Martin Lloyd-Evans, in this new Opera Holland Park staging, has pulled off quite a balancing act. He’s left all the analyzable stuff well alone, and concentrates on the increasingly surreal humour of the plot, based around the tired marriage of Gabriel and Rosalinde von Eisenstein and Falke’s game of revenge on Gabriel that left Falke stranded mid-city dead drunk and dressed as a bat, bringing in their wake mistaken identities and some gender ambiguity.
The nonsense works if you don’t think about it. Lloyd-Evans has moved the action from decadent 1870s’ Vienna to the brittle Art Deco of London in the 1930s, and very handsome it looks, in takis’s set designs. It’s an odd move to place the Eisensteins’ glamorous boudoir of the first Act to one side of the stage, leaving the other side unused, since it marginalises a good quarter of the audience. Prince Orlovsky’s party in Act Two, however, takes up the whole stage and looks sumptuous, although its removal during a “short pause” of about twenty minutes adds nothing to our expectations of the weak third Act.
The spoken dialogue, especially in Act One, was fitfully audible, rendering the move from speech into music clumsy, but the balance in Act Two was much more secure, with some sparky results. Die Fledermaus can’t avoid seeming arch and pleased with itself.

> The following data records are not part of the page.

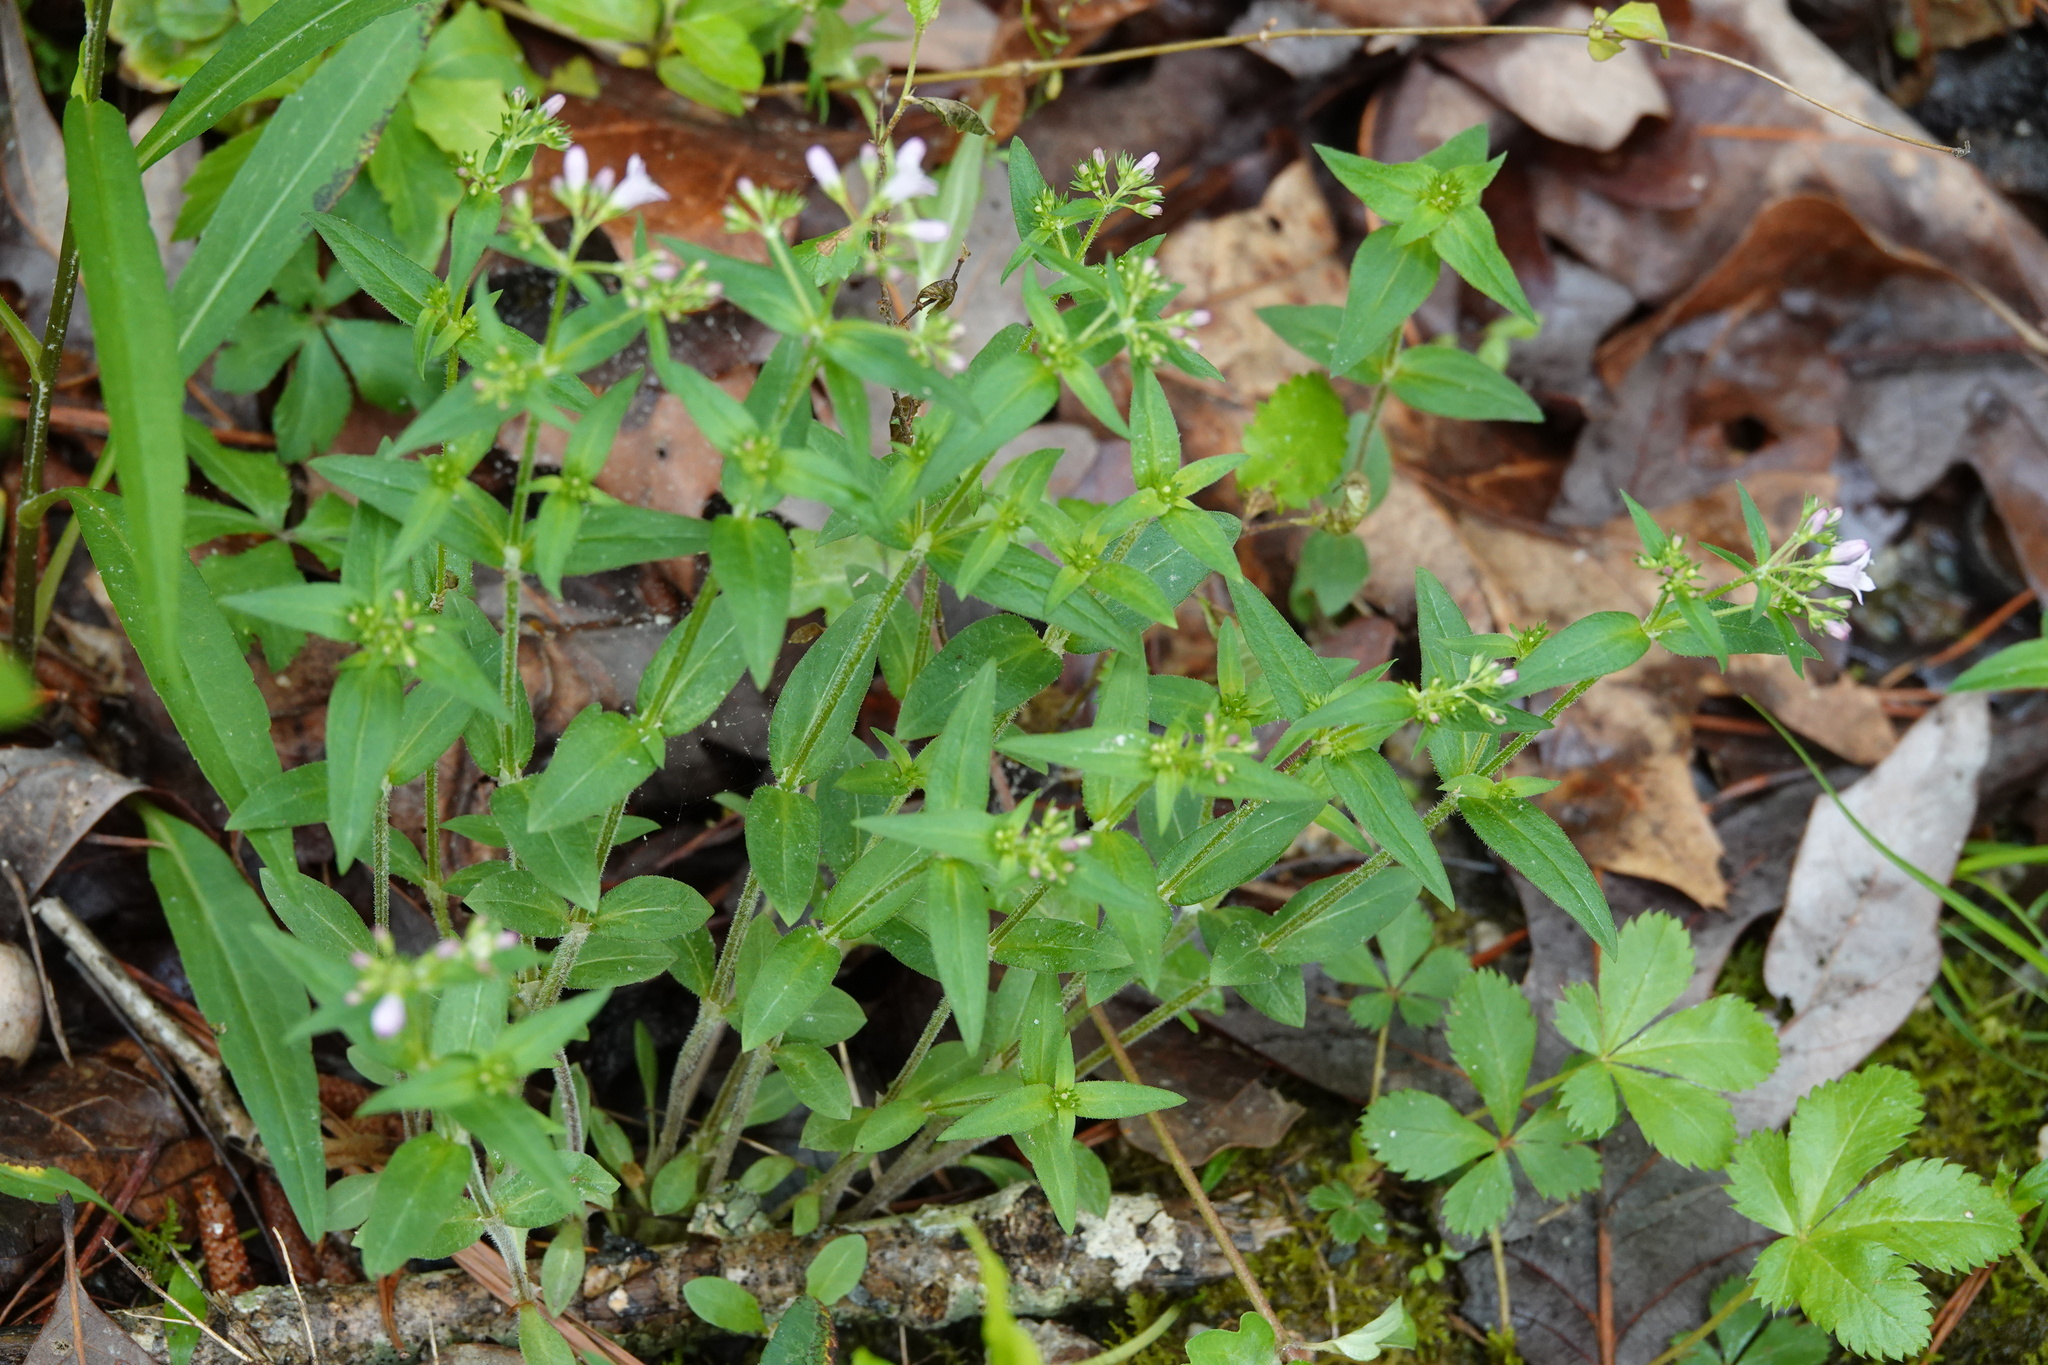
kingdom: Plantae
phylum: Tracheophyta
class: Magnoliopsida
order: Gentianales
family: Rubiaceae
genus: Houstonia
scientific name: Houstonia purpurea
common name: Summer bluet
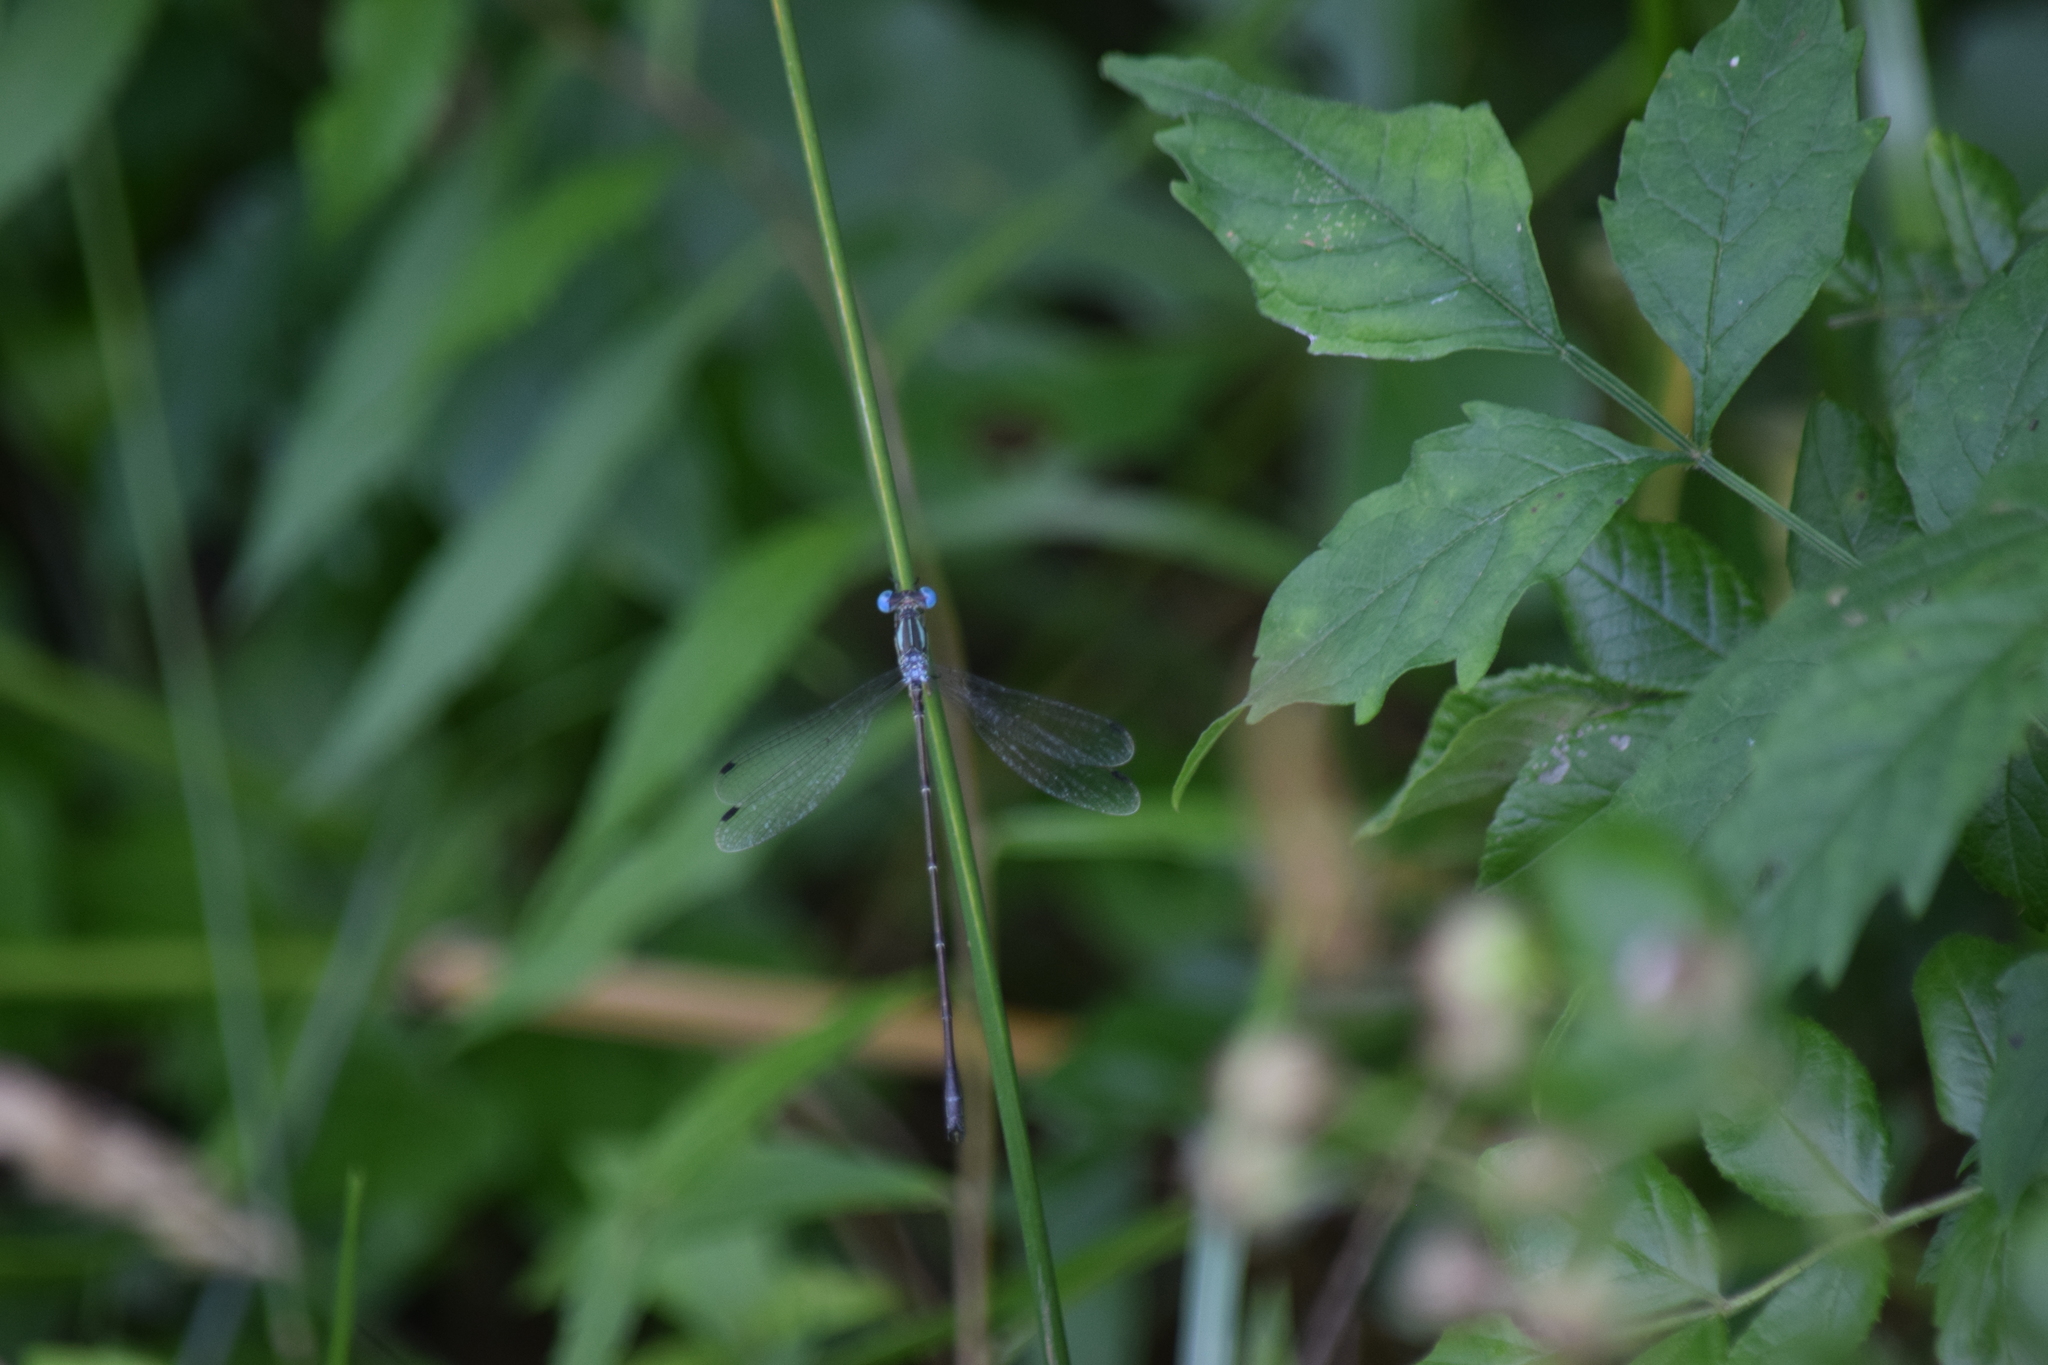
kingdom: Animalia
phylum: Arthropoda
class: Insecta
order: Odonata
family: Lestidae
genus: Lestes
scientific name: Lestes rectangularis
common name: Slender spreadwing
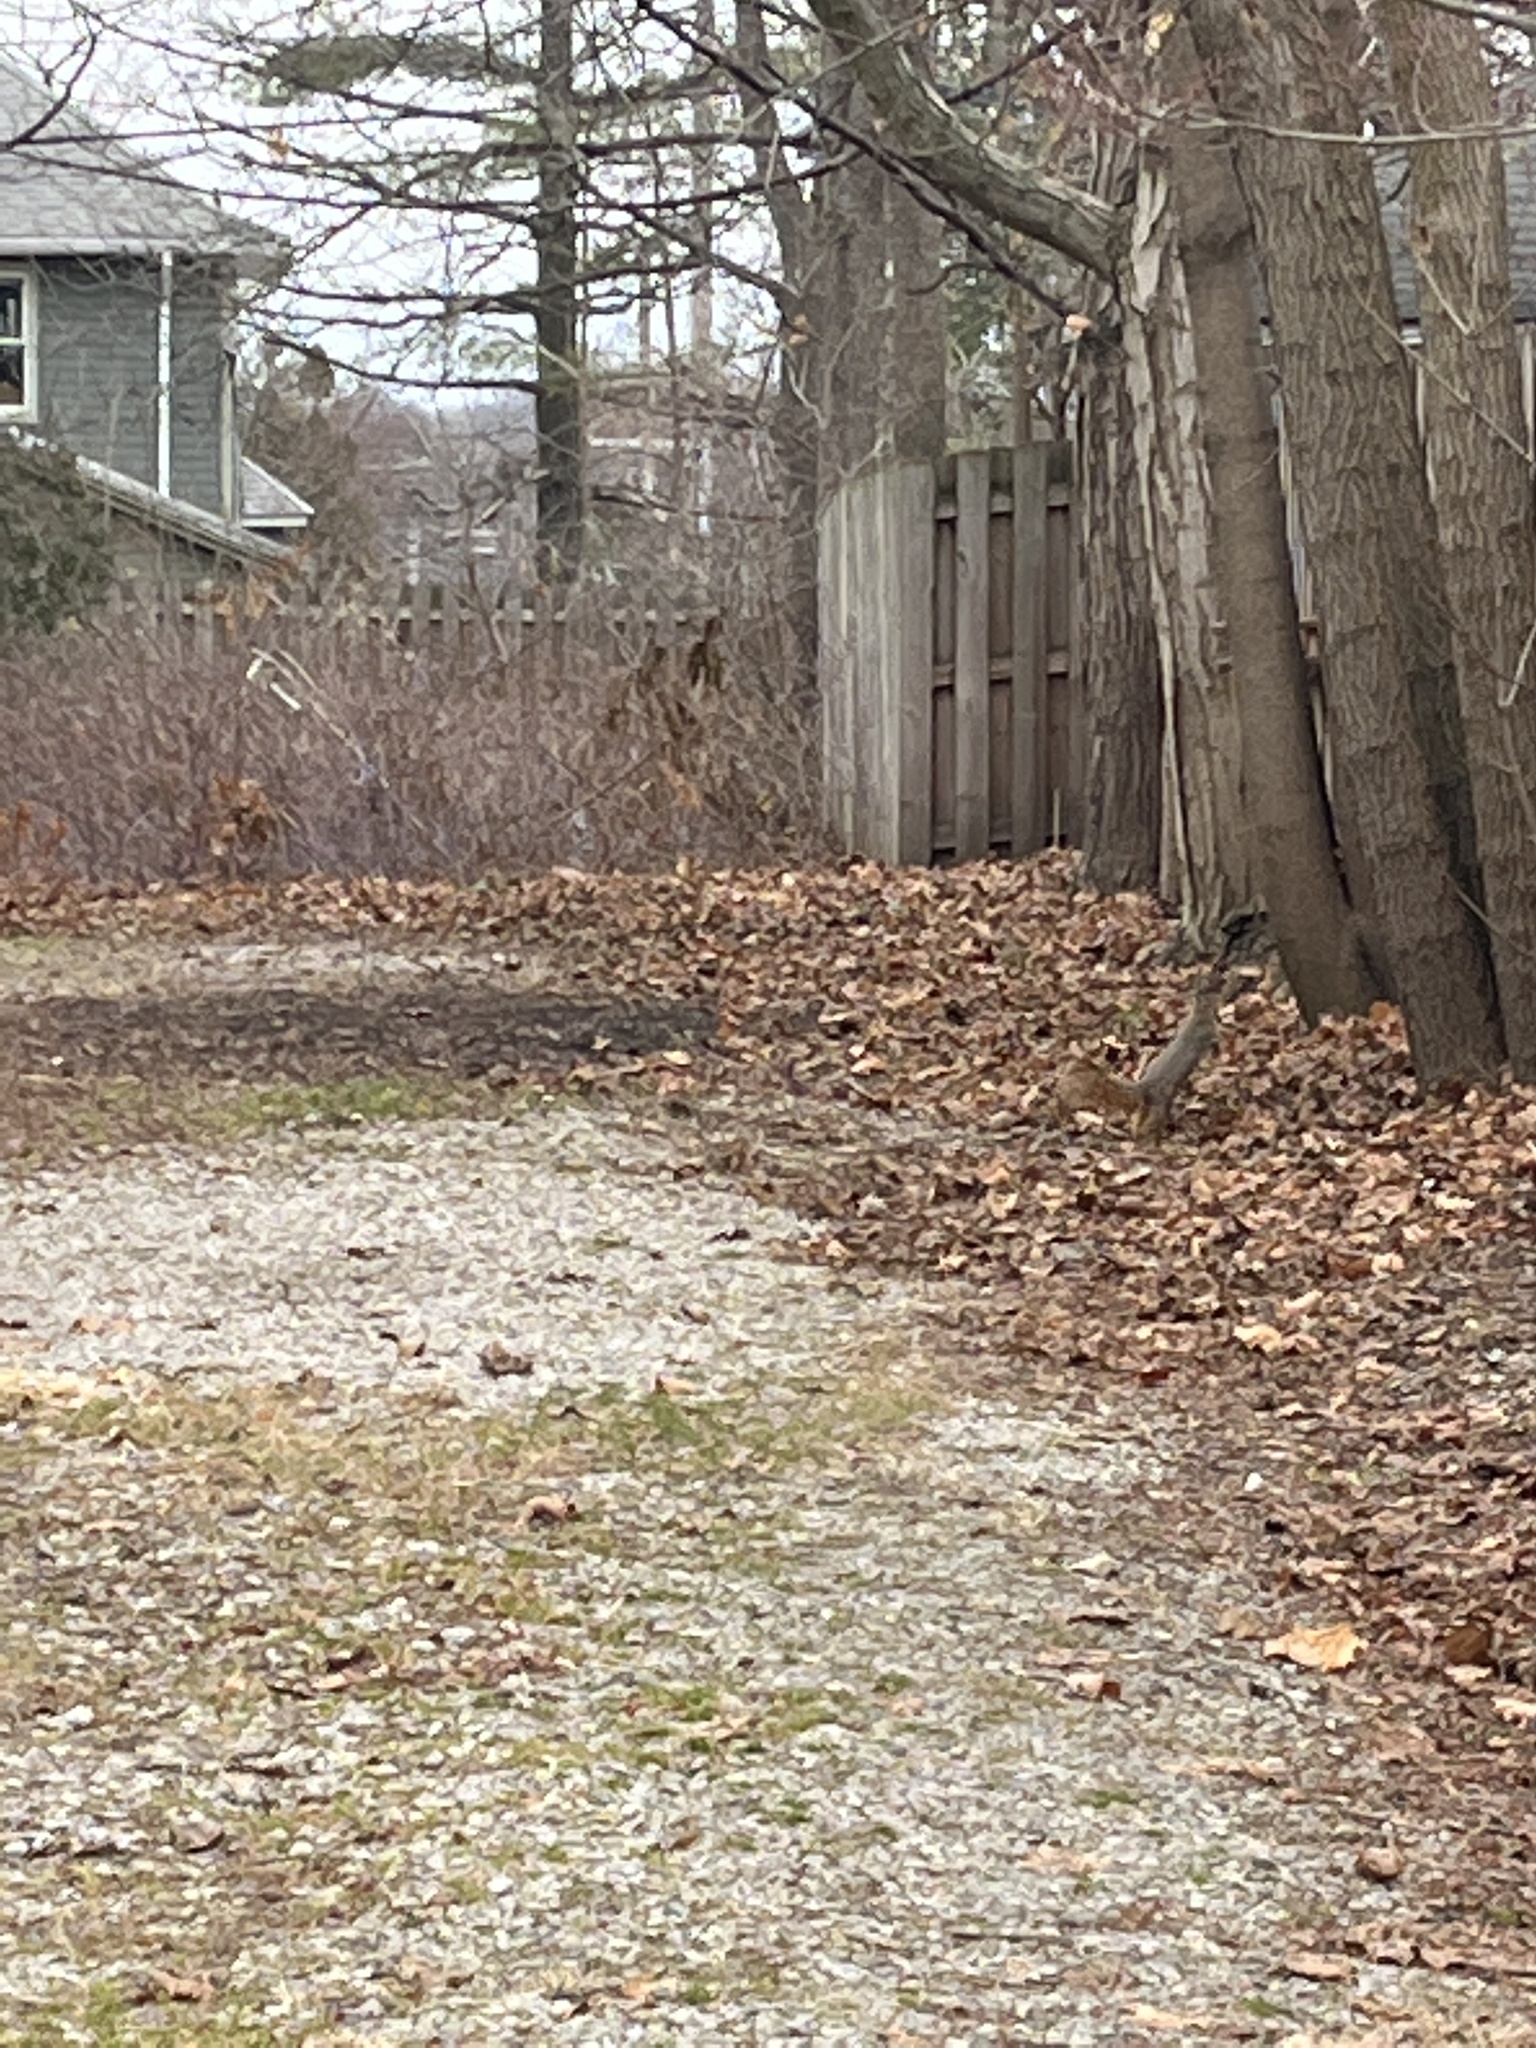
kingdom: Animalia
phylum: Chordata
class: Mammalia
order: Rodentia
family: Sciuridae
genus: Sciurus
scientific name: Sciurus niger
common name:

Lloyd-Evans’s tight direction goes with the flow, and some overplayed slapstick and pratfalls apart, it’s all pretty vivacious.
The Chorus was magnificent in the party scene, one of the most lavishly costumed things I’ve seen at Holland Park, with singing, acting and dancing tightly directed and full of detail, including a climactic mass striptease in the ‘Champagne’ aria. From the Overture onwards it was clear how well-suited John Rigby’s conducting was for this quintessentially Viennese score, complemented by some idiomatic and lilting playing from the City of London Sinfonia.